Review | Alleged Witches – Initiation Rituals

The blurb of Initiation Rituals, Kristijan Kroupa’s third release for his Alleged Witches project, promises a sound which is “both singular and versatile” and an “exploration into deep, dark, club music.” Naturally, as a deep house enthusiast, I picked up the record and took it home for a listen. Alleged Witches is perhaps Kroupa’s most ambitious project, though he regularly produces deep house influenced techno as Christian Kroupa. As you read this review, check out Kroupa’s A Dangerous Game – it’s truly a banger.
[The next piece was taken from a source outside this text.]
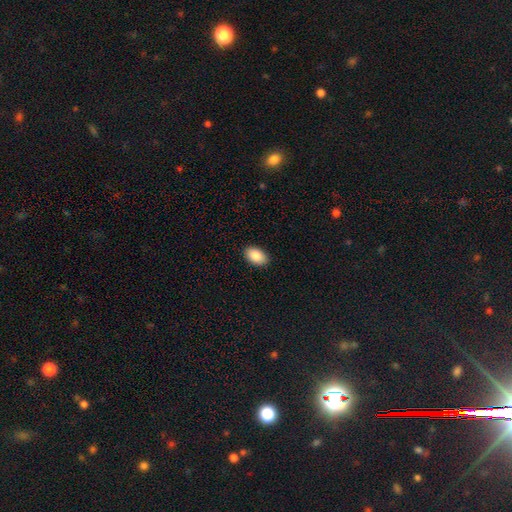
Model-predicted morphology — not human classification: A smooth galaxy with no disk features (89%) that is in between round and cigar-shaped (93%). Merging: none (89%).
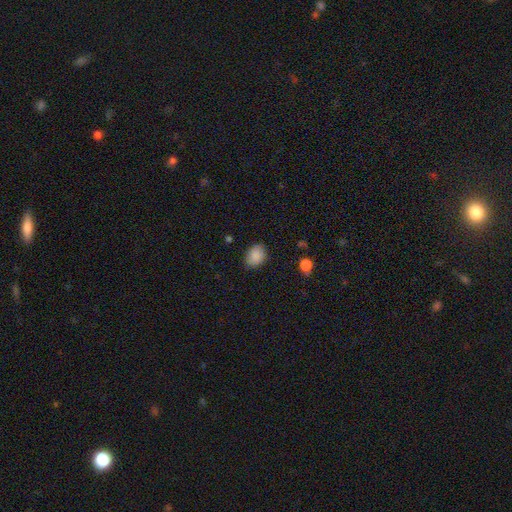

Almost immediately something was off with Initiation Rituals. It’s not the production, which is stellar (Kroupa uses no less than 50 distinct live samples for each Alleged witches track), but rather the choice of samples that is strange, and even uncomfortable considering the artist and audiences these tracks are produced for.

The vocabulary used to describe Alleged Witches hints at the project’s conceptual shortcomings and a tone-deafness to cultural appropriation within the larger electronic music community. Shape Platform has asked Kroupa about his interest in the “occult and mysterious.” SolvdMag has reviewed the album lauding the tracks as “ritualistic” with a “Voodoo vibe” and notes how “shakers and organic percussion [work] nicely with the jungle elements and female vocal[s] which brings deep house [into] the Amazon Forest.” It’s not as if Kroupa is working at the margins either – Alleged Witches has a previous released under a sub-label of R&S Records – whose artists include Aphex Twin, James Blake, and Oliver Tree.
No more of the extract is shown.